Tapi belum lagi kering tinta penandatanganan Persetujuan Renville, perang tafsiran dan tuduh-menuduh antara Republik Indonesia dan Belanda sudah berkecamuk. Pasal-pasal kepentingan Republik Indonesia lenyap bagaikan embun di siang hari. Soal plebisit buntu, karena Belanda menuntut plebisit diadakan juga di daerah Republik. Rencana masa peralihan gagal, karena Belanda menuntu penghapusan Tentara Nasional Indonesia dan hubungan luar negeri Republik Indonesia harus selaku negara bagian. Belanda memperketat blokade terhadap Republik Indonesia untuk mencegah perdagangan luar negeri.
Belanda menggunakan segala tipu muslihat untuk memperkuat kedudukannya dan tidak segan-segan menggunakan persetujuan politik untuk menyempurnakan hasil-hasil agresi militernya. Sedangkan Republik Indonesia mengharapkan Persetujuan Renville sebagai alat untuk menguasai kembali daerah-daerah yang direbut Belanda dan juga mengharapkan bahwa hal itu akan melonggarkan blokade yang mencekik leher. Pasal-pasal Renville tersebut ternyata hanya di atas kertas belaka. Perang tafsir dan tuduh-menuduh itu akhirnya berubah menjadi perang militer yang dilancarkan pada 19 Desember 1948 dan dikenal sebagai Aksi Militer Belanda Kedua.
Menurut McT. Kahin, kebijakan Belanda di Indonesia mempunyai tiga sasaran. Pertama, menuntuu agar menggunakan kekuatan militer yang cukup untuk menghancurkan Republik Indonesia dan melebur angkatan bersenjata. Kedua, menuntu afar dilakukan rencana divide and rule yang dilancarkan dalam bentuk indirect rule lewat 15 atau 20 negara (boneka) yang akan menjadi bagian Negara Indonesia Serikat. Ketiga, menuntut dukungan Internasional terhadap rencana ini, melalui penyerahan kedaulatan kepada pemerintah federal Indonesia yang dikuasainya secara tidak langsung.
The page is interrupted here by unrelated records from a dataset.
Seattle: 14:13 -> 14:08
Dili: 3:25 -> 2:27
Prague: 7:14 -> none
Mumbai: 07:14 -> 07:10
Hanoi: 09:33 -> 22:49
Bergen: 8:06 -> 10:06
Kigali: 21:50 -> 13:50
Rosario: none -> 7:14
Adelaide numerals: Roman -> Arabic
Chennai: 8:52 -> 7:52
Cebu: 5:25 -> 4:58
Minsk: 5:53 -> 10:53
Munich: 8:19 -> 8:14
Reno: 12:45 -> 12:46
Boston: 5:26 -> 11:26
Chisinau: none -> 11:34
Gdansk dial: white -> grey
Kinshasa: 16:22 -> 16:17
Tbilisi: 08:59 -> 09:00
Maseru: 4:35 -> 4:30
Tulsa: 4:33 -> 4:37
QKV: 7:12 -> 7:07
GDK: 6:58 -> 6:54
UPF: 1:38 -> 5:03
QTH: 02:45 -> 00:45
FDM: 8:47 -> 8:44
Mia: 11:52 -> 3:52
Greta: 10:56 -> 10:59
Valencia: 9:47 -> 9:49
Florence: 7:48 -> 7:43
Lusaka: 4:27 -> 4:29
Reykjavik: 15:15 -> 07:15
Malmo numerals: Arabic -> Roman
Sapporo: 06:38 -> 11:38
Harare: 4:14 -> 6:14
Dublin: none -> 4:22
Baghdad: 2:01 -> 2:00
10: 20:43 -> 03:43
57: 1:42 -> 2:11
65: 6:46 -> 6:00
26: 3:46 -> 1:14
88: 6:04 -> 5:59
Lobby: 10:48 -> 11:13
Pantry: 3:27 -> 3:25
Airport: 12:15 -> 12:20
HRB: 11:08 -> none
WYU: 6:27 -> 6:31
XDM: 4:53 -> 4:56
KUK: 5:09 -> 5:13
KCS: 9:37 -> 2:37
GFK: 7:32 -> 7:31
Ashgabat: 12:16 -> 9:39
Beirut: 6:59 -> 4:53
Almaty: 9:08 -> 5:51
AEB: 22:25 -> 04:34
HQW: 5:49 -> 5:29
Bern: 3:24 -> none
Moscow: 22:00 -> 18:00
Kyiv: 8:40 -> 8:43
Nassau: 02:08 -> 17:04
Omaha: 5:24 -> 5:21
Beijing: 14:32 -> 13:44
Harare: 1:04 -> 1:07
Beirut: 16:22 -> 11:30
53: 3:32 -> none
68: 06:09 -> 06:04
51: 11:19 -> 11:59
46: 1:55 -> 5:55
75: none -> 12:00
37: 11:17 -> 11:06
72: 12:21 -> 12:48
Sedangkan A.M Taylor menulis :
"Pemerintah Belanda bersedia mengadakan perundingan hanya atas syaratnya sendiri dan dengan penuh tekad melancarkan kebijakan untuk meniadakan kekuasaan Republik dalam Negara Indonesia Serikat yang akan datang."
Taylor menyimpulkan penilaiannya mengenai usul balasan Belanda dalam kata-kata sebagai berikut :
"Usul balasan Belanda menuntut likuidasi Republik Indonesia secara bertahap sebagai kesatuan politik di masa beroperasainya pemerintah sementara Indonesia dan tempatnya digantikan oleh kira-kira sebelas daerah-daerah federal dari Negara Indonesia Serikat."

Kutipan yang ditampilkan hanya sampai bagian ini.